## begin

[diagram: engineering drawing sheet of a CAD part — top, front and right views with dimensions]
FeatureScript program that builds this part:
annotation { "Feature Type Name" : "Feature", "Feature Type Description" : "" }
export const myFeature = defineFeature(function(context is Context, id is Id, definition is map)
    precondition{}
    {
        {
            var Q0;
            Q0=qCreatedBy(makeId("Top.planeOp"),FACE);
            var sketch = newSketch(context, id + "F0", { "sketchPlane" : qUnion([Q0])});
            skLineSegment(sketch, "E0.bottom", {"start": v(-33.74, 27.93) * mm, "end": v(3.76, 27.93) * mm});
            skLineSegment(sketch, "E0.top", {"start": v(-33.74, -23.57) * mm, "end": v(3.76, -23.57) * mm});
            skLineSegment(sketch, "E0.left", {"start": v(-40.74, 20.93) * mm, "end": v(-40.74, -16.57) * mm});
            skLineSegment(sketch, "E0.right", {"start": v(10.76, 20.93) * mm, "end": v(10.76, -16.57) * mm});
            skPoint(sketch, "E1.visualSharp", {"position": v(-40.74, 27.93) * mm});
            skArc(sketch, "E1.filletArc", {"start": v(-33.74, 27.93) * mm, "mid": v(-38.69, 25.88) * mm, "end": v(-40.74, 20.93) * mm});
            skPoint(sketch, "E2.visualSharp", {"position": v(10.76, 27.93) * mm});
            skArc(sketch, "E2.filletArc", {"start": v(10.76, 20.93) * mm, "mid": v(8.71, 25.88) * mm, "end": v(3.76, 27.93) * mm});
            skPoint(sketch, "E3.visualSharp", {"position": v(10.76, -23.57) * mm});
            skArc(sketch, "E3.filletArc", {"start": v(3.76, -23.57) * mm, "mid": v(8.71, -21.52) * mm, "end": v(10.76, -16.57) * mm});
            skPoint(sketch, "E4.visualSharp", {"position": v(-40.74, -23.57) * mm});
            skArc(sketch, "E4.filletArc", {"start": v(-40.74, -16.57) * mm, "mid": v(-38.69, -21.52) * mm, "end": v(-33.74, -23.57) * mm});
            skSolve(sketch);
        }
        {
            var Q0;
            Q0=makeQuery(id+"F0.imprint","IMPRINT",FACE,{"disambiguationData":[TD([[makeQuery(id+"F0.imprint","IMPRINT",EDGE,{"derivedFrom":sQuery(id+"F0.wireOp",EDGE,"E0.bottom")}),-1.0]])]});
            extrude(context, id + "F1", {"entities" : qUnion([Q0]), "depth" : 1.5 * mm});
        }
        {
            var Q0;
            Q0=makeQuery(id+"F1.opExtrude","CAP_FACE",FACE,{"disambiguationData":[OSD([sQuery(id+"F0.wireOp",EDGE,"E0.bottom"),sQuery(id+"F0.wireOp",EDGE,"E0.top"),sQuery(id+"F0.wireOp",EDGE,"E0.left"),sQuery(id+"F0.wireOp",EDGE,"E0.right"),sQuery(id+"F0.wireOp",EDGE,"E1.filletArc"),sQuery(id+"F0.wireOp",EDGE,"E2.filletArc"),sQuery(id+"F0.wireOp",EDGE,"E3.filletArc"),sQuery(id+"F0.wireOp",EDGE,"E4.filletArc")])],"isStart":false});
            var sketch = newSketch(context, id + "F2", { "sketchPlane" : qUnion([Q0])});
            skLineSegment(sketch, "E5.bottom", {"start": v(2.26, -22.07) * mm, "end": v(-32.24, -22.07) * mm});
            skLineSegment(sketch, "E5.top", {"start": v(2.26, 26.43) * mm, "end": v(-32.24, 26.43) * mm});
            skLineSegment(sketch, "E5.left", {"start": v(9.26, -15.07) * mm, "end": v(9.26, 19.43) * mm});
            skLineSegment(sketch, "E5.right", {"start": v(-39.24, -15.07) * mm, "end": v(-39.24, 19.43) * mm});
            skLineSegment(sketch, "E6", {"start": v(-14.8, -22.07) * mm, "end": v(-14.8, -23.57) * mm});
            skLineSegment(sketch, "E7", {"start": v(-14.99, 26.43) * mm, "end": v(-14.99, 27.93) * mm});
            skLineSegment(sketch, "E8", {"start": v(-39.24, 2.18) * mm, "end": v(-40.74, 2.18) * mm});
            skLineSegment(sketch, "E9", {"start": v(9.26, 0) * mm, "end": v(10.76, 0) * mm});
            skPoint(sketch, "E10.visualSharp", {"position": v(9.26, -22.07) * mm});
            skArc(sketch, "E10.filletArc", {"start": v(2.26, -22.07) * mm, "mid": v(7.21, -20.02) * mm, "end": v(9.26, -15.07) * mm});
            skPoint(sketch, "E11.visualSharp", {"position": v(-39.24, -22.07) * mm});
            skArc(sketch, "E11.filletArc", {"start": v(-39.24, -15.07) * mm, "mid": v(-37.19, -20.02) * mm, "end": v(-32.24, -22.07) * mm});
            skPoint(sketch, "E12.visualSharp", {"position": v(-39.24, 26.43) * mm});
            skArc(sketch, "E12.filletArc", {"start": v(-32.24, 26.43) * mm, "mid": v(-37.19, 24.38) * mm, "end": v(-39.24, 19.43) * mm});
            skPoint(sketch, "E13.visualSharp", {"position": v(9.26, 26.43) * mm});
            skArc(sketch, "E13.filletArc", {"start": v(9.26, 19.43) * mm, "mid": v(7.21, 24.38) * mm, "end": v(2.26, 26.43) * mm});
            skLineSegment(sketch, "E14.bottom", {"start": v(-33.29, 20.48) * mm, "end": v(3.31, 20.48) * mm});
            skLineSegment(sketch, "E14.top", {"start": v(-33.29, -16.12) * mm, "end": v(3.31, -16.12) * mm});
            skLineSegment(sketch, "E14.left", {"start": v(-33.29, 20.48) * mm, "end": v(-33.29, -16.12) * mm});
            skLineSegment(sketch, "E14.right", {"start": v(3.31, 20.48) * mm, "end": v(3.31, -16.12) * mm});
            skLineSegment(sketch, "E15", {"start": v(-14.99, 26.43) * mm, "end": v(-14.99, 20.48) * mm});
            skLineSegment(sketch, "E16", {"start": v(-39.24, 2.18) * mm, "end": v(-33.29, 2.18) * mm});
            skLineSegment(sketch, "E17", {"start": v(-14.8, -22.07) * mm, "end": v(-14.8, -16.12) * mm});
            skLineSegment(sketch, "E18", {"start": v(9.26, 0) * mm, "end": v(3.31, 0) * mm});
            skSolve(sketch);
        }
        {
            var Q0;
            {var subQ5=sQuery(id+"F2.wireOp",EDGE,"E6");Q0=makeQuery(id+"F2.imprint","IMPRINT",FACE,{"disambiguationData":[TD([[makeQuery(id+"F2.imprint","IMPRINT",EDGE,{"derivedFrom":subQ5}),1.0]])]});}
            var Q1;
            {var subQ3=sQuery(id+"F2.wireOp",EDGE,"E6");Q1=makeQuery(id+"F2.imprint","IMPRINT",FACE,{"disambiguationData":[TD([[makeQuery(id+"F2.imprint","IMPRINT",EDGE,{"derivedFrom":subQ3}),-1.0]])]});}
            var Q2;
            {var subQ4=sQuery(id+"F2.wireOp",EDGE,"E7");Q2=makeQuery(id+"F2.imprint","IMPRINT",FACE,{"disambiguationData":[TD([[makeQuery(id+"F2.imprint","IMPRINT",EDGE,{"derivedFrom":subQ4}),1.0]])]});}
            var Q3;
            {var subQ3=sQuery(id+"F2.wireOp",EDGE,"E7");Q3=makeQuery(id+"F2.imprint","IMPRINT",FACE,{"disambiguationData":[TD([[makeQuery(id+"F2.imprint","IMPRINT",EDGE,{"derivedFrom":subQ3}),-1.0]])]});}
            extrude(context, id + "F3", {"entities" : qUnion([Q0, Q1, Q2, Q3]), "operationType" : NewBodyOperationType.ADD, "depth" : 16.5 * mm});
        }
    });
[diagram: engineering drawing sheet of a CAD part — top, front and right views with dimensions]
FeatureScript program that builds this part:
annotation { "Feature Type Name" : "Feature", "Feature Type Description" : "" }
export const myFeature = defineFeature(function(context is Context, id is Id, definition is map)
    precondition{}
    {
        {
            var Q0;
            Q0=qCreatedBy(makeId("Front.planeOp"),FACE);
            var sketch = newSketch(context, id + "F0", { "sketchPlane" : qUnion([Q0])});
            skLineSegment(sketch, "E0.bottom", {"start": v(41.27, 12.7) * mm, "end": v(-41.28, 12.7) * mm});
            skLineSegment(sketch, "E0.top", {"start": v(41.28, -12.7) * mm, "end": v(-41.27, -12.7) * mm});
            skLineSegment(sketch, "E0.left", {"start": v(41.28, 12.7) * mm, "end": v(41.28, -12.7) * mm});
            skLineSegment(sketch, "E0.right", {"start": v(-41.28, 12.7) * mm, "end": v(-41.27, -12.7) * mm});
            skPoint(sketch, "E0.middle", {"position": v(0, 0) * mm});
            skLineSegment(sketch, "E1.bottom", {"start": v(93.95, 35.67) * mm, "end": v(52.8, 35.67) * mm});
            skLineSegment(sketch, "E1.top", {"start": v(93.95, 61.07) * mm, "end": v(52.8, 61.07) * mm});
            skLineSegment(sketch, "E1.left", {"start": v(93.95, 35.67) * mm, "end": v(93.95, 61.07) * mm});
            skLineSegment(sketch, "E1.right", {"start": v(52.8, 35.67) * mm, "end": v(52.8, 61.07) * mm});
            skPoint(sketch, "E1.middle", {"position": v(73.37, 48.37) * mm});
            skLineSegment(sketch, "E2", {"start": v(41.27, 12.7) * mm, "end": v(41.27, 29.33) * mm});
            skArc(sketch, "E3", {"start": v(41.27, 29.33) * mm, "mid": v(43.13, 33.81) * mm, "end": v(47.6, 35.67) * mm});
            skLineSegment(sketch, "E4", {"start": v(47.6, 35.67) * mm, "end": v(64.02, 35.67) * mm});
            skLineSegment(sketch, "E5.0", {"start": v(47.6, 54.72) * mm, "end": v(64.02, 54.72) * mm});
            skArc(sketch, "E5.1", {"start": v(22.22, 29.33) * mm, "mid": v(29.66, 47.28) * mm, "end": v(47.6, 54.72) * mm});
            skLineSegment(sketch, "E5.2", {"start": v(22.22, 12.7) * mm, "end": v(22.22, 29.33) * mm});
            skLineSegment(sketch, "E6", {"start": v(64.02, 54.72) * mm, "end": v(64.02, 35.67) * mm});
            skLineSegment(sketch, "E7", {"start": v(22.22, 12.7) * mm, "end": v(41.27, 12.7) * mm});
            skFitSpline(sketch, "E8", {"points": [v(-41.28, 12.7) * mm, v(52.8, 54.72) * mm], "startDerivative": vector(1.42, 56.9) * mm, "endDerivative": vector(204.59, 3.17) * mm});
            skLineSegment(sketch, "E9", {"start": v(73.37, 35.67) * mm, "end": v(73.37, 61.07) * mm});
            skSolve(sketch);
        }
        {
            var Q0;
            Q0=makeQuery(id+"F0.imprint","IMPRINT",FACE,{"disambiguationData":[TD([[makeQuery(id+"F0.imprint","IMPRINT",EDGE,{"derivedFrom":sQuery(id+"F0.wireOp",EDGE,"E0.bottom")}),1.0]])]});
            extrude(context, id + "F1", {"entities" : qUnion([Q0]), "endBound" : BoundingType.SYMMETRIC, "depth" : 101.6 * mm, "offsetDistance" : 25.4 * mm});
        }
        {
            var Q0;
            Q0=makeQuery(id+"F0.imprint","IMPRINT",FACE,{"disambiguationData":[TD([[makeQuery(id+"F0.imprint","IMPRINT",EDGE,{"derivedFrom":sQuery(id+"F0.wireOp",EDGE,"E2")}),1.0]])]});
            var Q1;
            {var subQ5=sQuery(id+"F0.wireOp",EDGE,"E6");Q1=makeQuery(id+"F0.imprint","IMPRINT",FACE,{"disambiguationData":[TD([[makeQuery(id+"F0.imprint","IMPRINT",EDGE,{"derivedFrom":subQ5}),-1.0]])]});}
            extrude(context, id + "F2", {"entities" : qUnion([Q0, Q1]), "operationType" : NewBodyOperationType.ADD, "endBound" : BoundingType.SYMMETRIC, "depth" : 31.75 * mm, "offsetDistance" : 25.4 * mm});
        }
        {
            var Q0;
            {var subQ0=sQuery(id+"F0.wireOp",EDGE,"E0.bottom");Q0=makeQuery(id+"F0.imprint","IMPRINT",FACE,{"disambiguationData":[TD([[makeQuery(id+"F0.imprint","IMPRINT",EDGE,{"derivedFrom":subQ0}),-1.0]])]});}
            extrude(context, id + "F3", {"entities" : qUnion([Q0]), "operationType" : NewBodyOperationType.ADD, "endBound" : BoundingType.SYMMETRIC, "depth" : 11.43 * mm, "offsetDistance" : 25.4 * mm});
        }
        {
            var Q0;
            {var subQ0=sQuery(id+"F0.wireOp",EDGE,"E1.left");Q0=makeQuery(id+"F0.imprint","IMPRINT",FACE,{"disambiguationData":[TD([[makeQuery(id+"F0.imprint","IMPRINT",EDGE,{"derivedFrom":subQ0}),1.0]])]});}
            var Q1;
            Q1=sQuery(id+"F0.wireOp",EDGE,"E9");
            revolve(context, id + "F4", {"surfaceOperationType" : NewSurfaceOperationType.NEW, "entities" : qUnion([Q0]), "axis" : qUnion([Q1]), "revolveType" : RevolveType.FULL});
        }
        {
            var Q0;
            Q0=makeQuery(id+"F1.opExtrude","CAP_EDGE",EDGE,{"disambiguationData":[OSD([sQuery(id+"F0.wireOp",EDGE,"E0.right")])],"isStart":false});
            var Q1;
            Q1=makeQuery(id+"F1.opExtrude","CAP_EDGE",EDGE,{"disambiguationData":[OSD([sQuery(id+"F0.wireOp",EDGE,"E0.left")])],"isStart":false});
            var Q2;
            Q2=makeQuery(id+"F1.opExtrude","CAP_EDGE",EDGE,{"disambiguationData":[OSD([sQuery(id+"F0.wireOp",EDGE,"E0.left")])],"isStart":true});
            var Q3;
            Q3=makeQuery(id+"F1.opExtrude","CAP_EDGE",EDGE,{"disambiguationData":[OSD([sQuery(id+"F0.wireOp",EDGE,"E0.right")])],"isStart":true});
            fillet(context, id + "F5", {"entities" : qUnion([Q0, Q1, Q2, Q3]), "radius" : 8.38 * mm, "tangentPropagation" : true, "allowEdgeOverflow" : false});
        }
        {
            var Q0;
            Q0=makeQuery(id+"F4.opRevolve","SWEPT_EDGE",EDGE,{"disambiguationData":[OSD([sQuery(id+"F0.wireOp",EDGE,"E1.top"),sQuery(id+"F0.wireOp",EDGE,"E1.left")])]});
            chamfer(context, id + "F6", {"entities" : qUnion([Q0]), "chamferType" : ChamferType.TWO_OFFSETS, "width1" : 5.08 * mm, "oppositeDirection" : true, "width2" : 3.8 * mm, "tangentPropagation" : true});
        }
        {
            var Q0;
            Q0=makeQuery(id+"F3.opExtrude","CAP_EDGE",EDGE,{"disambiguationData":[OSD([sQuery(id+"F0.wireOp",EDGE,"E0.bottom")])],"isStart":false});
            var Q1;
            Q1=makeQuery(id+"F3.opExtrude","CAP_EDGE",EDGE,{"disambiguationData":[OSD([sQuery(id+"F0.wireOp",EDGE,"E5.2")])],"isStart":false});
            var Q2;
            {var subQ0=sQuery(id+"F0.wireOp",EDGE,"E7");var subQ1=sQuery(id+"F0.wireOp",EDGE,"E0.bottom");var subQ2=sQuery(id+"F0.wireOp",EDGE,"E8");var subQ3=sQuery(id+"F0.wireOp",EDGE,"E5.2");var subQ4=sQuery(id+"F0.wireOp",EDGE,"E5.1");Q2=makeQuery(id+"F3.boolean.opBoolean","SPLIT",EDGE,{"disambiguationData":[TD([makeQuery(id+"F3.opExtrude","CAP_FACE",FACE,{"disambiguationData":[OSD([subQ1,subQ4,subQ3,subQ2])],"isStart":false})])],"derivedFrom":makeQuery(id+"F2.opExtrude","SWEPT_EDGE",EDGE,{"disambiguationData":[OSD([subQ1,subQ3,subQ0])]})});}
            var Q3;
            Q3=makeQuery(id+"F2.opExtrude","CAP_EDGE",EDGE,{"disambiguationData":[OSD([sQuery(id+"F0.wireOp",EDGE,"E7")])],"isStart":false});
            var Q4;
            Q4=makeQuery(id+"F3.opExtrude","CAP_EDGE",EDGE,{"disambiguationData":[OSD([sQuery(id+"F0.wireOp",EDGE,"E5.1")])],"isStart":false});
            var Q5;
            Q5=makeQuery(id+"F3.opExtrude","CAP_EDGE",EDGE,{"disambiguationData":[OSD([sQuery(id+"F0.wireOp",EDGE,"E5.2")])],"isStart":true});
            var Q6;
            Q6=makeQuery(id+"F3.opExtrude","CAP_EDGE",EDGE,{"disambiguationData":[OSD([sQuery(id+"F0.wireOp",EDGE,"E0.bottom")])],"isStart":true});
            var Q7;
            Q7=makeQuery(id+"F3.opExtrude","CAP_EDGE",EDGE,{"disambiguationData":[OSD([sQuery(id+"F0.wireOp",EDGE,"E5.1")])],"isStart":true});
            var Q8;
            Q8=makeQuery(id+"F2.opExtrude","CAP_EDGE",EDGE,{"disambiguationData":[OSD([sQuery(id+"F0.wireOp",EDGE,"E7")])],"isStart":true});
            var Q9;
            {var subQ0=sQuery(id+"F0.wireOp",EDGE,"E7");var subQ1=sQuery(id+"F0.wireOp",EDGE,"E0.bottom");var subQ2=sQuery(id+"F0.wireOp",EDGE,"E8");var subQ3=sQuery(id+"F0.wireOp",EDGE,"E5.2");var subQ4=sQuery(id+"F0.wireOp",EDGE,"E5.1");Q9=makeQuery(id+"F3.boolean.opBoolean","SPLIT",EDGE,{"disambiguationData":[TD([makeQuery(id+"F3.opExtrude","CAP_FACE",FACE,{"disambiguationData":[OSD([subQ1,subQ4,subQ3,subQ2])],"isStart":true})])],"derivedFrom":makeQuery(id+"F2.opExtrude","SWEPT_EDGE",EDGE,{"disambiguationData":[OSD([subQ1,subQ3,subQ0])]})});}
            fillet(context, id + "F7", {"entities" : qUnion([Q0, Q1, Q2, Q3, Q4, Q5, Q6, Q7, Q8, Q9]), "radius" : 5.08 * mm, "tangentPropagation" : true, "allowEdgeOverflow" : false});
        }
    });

## end

Task to carry out -> Rewrite the material from its first line through the line containing "v(8.71, -21.52) *", inclusive, as a Markdown table with the columns Row and Line. Number the rows in order and leave out blank lines.

Task solution ->
| Row | Line |
|---|---|
| 1 | [diagram: engineering drawing sheet of a CAD part — top, front and right views with dimensions] |
| 2 | FeatureScript program that builds this part: |
| 3 | annotation { "Feature Type Name" : "Feature", "Feature Type Description" : "" } |
| 4 | export const myFeature = defineFeature(function(context is Context, id is Id, definition is map) |
| 5 |     precondition{} |
| 6 |     { |
| 7 |         { |
| 8 |             var Q0; |
| 9 |             Q0=qCreatedBy(makeId("Top.planeOp"),FACE); |
| 10 |             var sketch = newSketch(context, id + "F0", { "sketchPlane" : qUnion([Q0])}); |
| 11 |             skLineSegment(sketch, "E0.bottom", {"start": v(-33.74, 27.93) * mm, "end": v(3.76, 27.93) * mm}); |
| 12 |             skLineSegment(sketch, "E0.top", {"start": v(-33.74, -23.57) * mm, "end": v(3.76, -23.57) * mm}); |
| 13 |             skLineSegment(sketch, "E0.left", {"start": v(-40.74, 20.93) * mm, "end": v(-40.74, -16.57) * mm}); |
| 14 |             skLineSegment(sketch, "E0.right", {"start": v(10.76, 20.93) * mm, "end": v(10.76, -16.57) * mm}); |
| 15 |             skPoint(sketch, "E1.visualSharp", {"position": v(-40.74, 27.93) * mm}); |
| 16 |             skArc(sketch, "E1.filletArc", {"start": v(-33.74, 27.93) * mm, "mid": v(-38.69, 25.88) * mm, "end": v(-40.74, 20.93) * mm}); |
| 17 |             skPoint(sketch, "E2.visualSharp", {"position": v(10.76, 27.93) * mm}); |
| 18 |             skArc(sketch, "E2.filletArc", {"start": v(10.76, 20.93) * mm, "mid": v(8.71, 25.88) * mm, "end": v(3.76, 27.93) * mm}); |
| 19 |             skPoint(sketch, "E3.visualSharp", {"position": v(10.76, -23.57) * mm}); |
| 20 |             skArc(sketch, "E3.filletArc", {"start": v(3.76, -23.57) * mm, "mid": v(8.71, -21.52) * mm, "end": v(10.76, -16.57) * mm}); |